Today, it's $120 shipped, $110 spot, over +30% in a little over two weeks.

Gold is at $5185 for a single round delivered to your door, up from 4650, or 11%. Using spot it's about 12%.

Is this hyperinflation? Is this de-dollarization? A bubble? Does this have anything to do with Venezuela? With Iran? Taiwan? AI?

I'm honestly grasping at straws here, because metals aren't supposed to do this. I've been worried about the specter of hyperinflation since 2008, but it never really materialized, and so my worries were able to be soothed by looking at the lack of hyperinflation in reality.

You can't even tell anything happened in 2008 when you look at the money supply, but you can't help but notice that we've nearly x5 the money supply since December 2019.

Then again, silver is a useful metal. It gets blown up in missiles, it gets used in microchips and electronics, solar and battery technology, and more. Business building these things will simply pay the price for the metal they need and then use it, driving the price up regardless of speculation, but I can't believe that the usefulness of silver has quadrupled in the time since it was going for $25/oz.

China recently added export controls on silver in 2026.

The US added silver to the Critical Minerals list in November 2025.

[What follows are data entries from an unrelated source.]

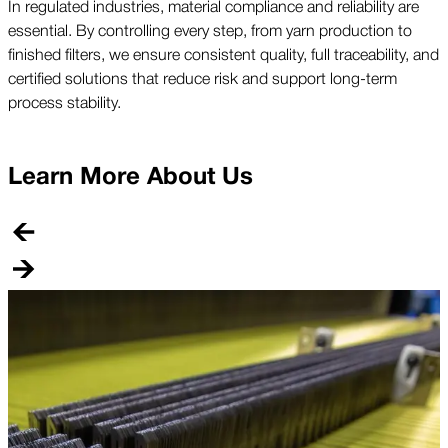
In regulated industries, material compliance and reliability are
essential. By controlling every step, from yarn production to
finished filters, we ensure consistent quality, full traceability, and
certified solutions that reduce risk and support long-term
process stability.
Learn More About Us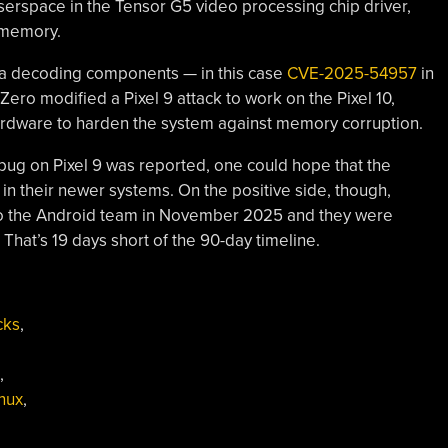
rspace in the Tensor G5 video processing chip driver,
l memory.
ia decoding components — in this case
CVE-2025-54957
in
ero modified a Pixel 9 attack to work on the Pixel 10,
hardware to harden the system against memory corruption.
bug on Pixel 9 was reported, one could hope that the
in their newer systems. On the positive side, though,
s to the Android team in November 2025 and they were
 That’s 19 days short of the 90-day timeline.
cks
,
,
inux
,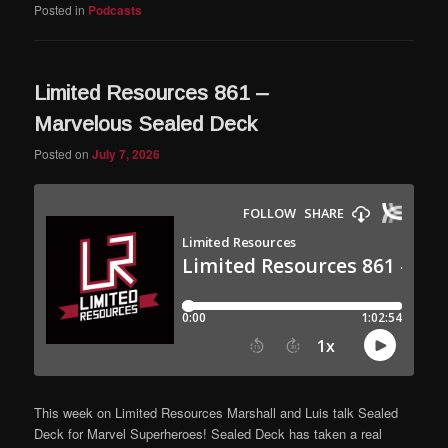
Posted in
Podcasts
Limited Resources 861 –
Marvelous Sealed Deck
Posted on
July 7, 2026
This week on Limited Resources Marshall and Luis talk Sealed
Deck for Marvel Superheroes! Sealed Deck has taken a real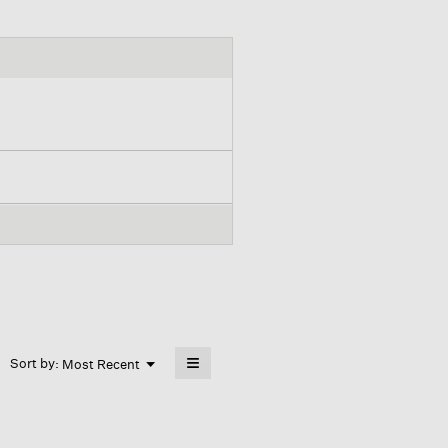
≡
Menu
Sort by:
Most Recent
▼
Clicking
on
the
following
button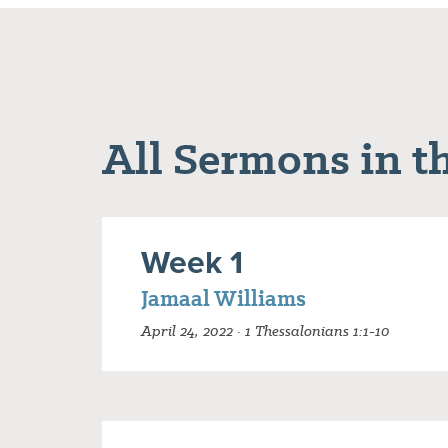
All Sermons in th
Week 1
Jamaal Williams
April 24, 2022 · 1 Thessalonians 1:1-10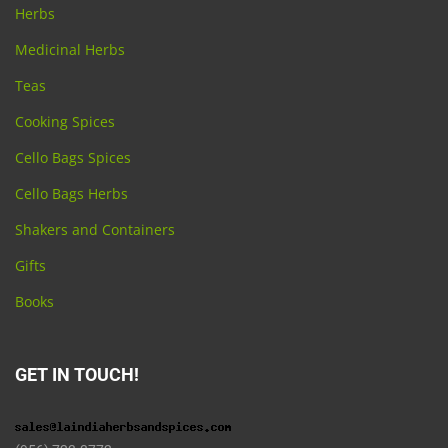
Herbs
Medicinal Herbs
Teas
Cooking Spices
Cello Bags Spices
Cello Bags Herbs
Shakers and Containers
Gifts
Books
GET IN TOUCH!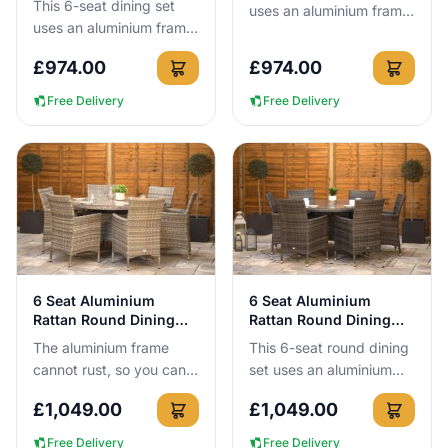
This 6-seat dining set
uses an aluminium frame
uses an aluminium frame
that cannot rust, with a
that cannot rust, so you
160 x 90cm tempered
£
974.00
£
974.00
can leave it outside all
safety glass table you
year round with no c...
ca...
Free Delivery
Free Delivery
View Details
View Details
6 Seat Aluminium
6 Seat Aluminium
Rattan Round Dining
Rattan Round Dining
Set 140cm Grey
Set Dark Grey
The aluminium frame
This 6-seat round dining
cannot rust, so you can
set uses an aluminium
leave this 140cm round 6
frame that cannot rust,
£
1,049.00
£
1,049.00
seat dining set outside all
meaning you can leave it
year round without a...
outside all year roun...
Free Delivery
Free Delivery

Declining confidence in the US leads foreign investors to look for alternative investments to US treasuries/dollars.

Part of the move could just be short positioning being forced to cover. When the price moves quickly in a short time and there are a lot of people using leverage then margin requirements can cause some positions to be forcibly liquidated - which causes the price spike to go even higher for a short period of time.

The amount of silver shorts vastly exceeds the amount of silver. China sits on a substantial amount of the world's physical silver. China could very well decide to play a game of chicken against the short sellers by wildly buying silver even at high prices. Their silver gains in value as the price climbs and a silver short squeeze is every silver investor's dream. Silver going parabolic would undermine wall street and strengthen the resource rich part of the world.

China doesn't want to replace the dollar with the Yuan, they want a decentralized world with a global reserve currency that isn't controlled by one single entity. Precious metals make an ideal reserve currency for them.

People have been writing this same post since 2008. Probably 1958. And it goes something like JPM is short a lot of it and will go bankrupt etc. Yet JPM is not bankrupt.

Silver still does one of these parabolic moves once a decade. Everyone hyperventilates about the silver conspiracy. A year later it goes back to trading on supply and demand.

JPM isn't bankrupt but the "monetary crank" portfolio of gold, silver and bitcoin still easily outperforms the S&P or JPM stock.

They are also negative societal EV. And the crank portfolio all depends on what time frame you pick.

Negative EV in the sense that spending real resources digging metal out of ground, building a basement to store it in, and paying guards to guard the metal are all resources that could be used doing things like digging metal out of the ground to build high speed rail.

Bitcoin has one interesting thing though. GPU tech is on the same tech tree as build AI. Sometimes doing science for science sake works out. And bitcoin sort of was an enabling tech for AI.